How do we help the kids whose parents aren’t screaming very loud and making sure they don’t fall through the cracks?Because the parents that are screaming loud, those kids probably are going to be okay because they have someone fighting for them. But it’s the kids that are going to fall through the crack that are my main concern.

The Juneau School District was the first in the state to take steps toward legally challenging a state ban on transgender girls playing on girls’ sports teams, but efforts were abandoned due to the budget crisis. Do you believe resuming such a challenge is a good use of district time and resources, and why or why not?

I don’t think challenging that decision is a good idea. I think if you’re looking at what’s going on nationally, it’s kind of reversing. I think that’s not something the school district should be concerned with, in my opinion.

What long-term planning should the school board be considering now given the contradicting future circumstances involving: 1) the homeporting of a U.S. Coast Guard icebreaker in Juneau during the next few years and 2) a steadily continuing decline in the student population during the coming decade?

We need to be proactive. There’s a lot coming down our way that we need to be looking at. We don’t know if we’re going to get a BSA increase next year for the following budget.

Contract negotiations are coming up for JEHS and JSSA, which are probably going to include a raise for everyone. Then, not to mention that we’re going to be losing state funding because we did close a high school. Plus the new contract of the superintendent, all those things are going to be huge factors in our budget.

If we get more kids from the icebreaker that want to come to Juneau, my hope would be that we could make it so they actually want to enroll their kids in school and not homeschool them through a separate program.

I’m using IDEA, I’m not using HomeBRIDGE because I can’t get a call back. There’s many people that haven’t got their kids in homeschool from HomeBRIDGE yet because they’re swamped. They’ve just been overwhelmed.

I think that there’s yes, a decline in the population, but I think if you really look at the numbers, you’re going to see that IDEA, Raven and Faith’s communities numbers have skyrocketed. Not just this year, but in the previous years.

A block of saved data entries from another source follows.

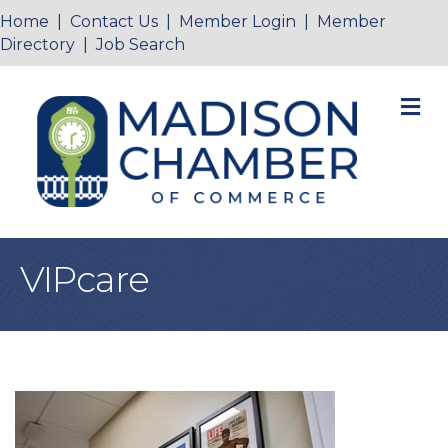
Home
|
Contact Us
|
Member Login
|
Member
Directory
|
Job Search
M
VIPcare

And there’s a reason for that, and we need to address that and fix that problem because we want the kids coming out of the school district to be the future citizens of Juneau.

What specific accomplishments do you believe you can achieve as an individual if elected to the board?

I think that I can bring the appreciation for a diverse opinion to the board. I appreciate people that have a different opinion and I can have a respectful difference of opinion. And I think that that is healthy. So I plan to bring basically my personality, that what you see is what you get.

I’m more than happy to work with somebody. From a diverse conversation, you’re going to come up with a creative solution, right? If everybody thinks the same, why do we have a board? So I’m hopefully going to be unique and be able to voice my concerns.

In a few sentences, what else would you like voters to know about why you are running for school board and hope to achieve?

I am running because I feel like it’s the right thing to do. I feel like I have learned too much to ignore and not do anything. My kid’s going to be out in two years. It’s a three-year term, right? But I have friends’ kids that are just starting kindergarten.

Even if you don’t have kids, what goes into the school district comes out on our streets. Do we want people dropping out? No. We don’t want to increase the homeless population in Juneau. We want to prevent that. And I think that starts with the foundation of a great education.